I found a sort of encyclopaedic entry on cottagecore, with what seemed like an infinite scroll (who knew there was so much to say about floral dresses and puff-sleeved blouses?) which claimed that cottagecore “is particularly popular within lesbian, woman-loving-woman (WLW) and nonbinary loving women (NBLW) communities.” I scrolled a little further, only to find that “the use of Cottagecore aesthetics has been adopted by the TradWives community and members of the far-right as forms of propaganda.” Interesting. I kept scrolling, and then discovered this: “While the opposition to modern life is shared among Cottagecore adherents across the political spectrum, what is specifically being opposed tends to vary. For more progressive-leaning followers of the aesthetic, it is particularly capitalism as well as heteronormativity.”

Is ‘cottagecore’ right-wing?

There are, I know, more worthwhile causes than the politics of cottagecore – but stay with me, because this does reveal something more profound about contemporary culture than meets the eye. That cottagecore would have conservative adherents, seems likely – it’s all about the ‘good old days’ after all. But that anyone could claim frilly Victoriana as an antidote to heteronormativity in 2022 is quite beyond me. How could the fashions from this most repressive of times be understood as progressive, sexually or otherwise?

Something has gone very wrong if the self-professedly, open-minded GenZs can engage in the kind of doublethink that allows them to champion public school dress codes and activities like sewing, baking, and picking flowers in the name of radical enlightenment. Because, let’s face it, historical aesthetics are never really divorced from their original contexts, and any time in history that one era has emulated another, it usually has something to do with politics. When Regency women started sporting Empire lines, it was because Napoleon’s Empress, Joséphine de Beauharnais, was wearing classical dresses, in an explicit attempt to align the French Revolution with the Roman Empire; when the 1970s went all Laura Ashley, it was a definitive rejection of 1960s bra-burning feminism; and when Playboy made a comeback in the 1990s, it was two-fingers to the padded-shouldered career woman of the 1980s. And something of the kind is happening now – only this time, it’s a little more confused.

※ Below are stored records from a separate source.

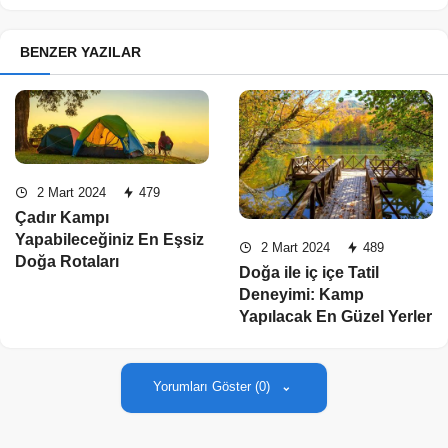
BENZER YAZILAR
2 Mart 2024
479
Çadır Kampı
Yapabileceğiniz En Eşsiz
2 Mart 2024
489
Doğa Rotaları
Doğa ile iç içe Tatil
Deneyimi: Kamp
Yapılacak En Güzel Yerler
Yorumları Göster (0)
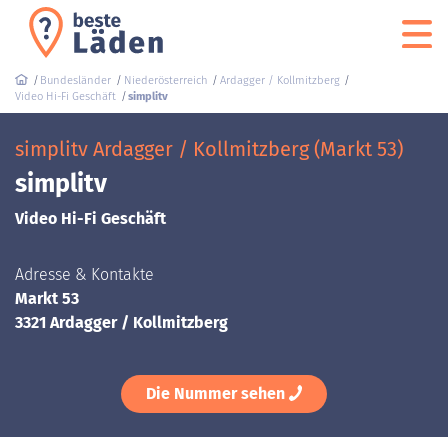
Bundesländer
Niederösterreich
Ardagger / Kollmitzberg
Video Hi-Fi Geschäft
simplitv
simplitv Ardagger / Kollmitzberg (Markt 53)
simplitv
Video Hi-Fi Geschäft
Adresse & Kontakte
Markt 53
3321 Ardagger / Kollmitzberg
Die Nummer sehen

Cottagecore and academia fashion trends on the rise

It is clear that this turn towards history and fantasy is symptomatic of an inability to cope with the crisis of the present, or of any prospect of a future (who can, in the age of the anthropocene?). It’s also clear that this has something to do with the fact that fashion has stagnated (among the key trends for Spring-Summer 2022, Vogue lists ‘white’, ‘colour’, ‘stripes’, and ‘leather biker jackets’), and even the regular rehashing of 20 year trend cycles has ground to a halt (Y2K is still on the menu, according to Vogue). All we can do, it seems, is look back. The internet is partly responsible – these are TikTok trends after all – but at root, these fashions betray a wider cultural having-one’s-cake-and-eating-it mentality, in which anything can be claimed as part of a progressive identity politics – even Victorian dress-codes and activities – so that, in the end, nothing is. In other words, academia and cottagecore are just one more example of far left meeting far right, with identity politics at the seam.

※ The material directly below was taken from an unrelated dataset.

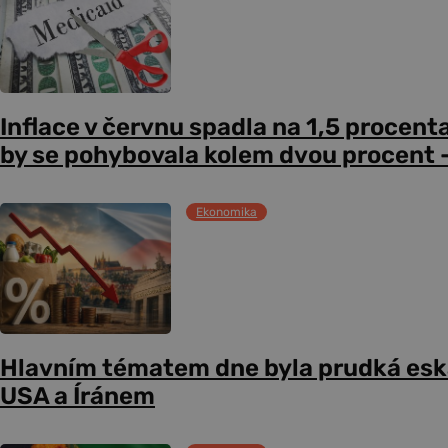
Inflace v červnu spadla na 1,5 procent
by se pohybovala kolem dvou procent –
Ekonomika
Hlavním tématem dne byla prudká esk
USA a Íránem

I recommend that GenZs look at contemporary academics and farmers for some fashion tips: academics in their filthy, dog-eared dressing gowns; farmers in mud-caked boots and hardy jeans. Why? Because this is the uniform of getting shit done, whether that’s in the mud or in scholarship or in politics, or wherever. And if they find it’s not so glamorous after all, then maybe the academics and farmers are best left alone, doing their unglamorous jobs in their practical clothes, and it’s time for the most open-minded generation yet to come up with some new fashions to suit our current era.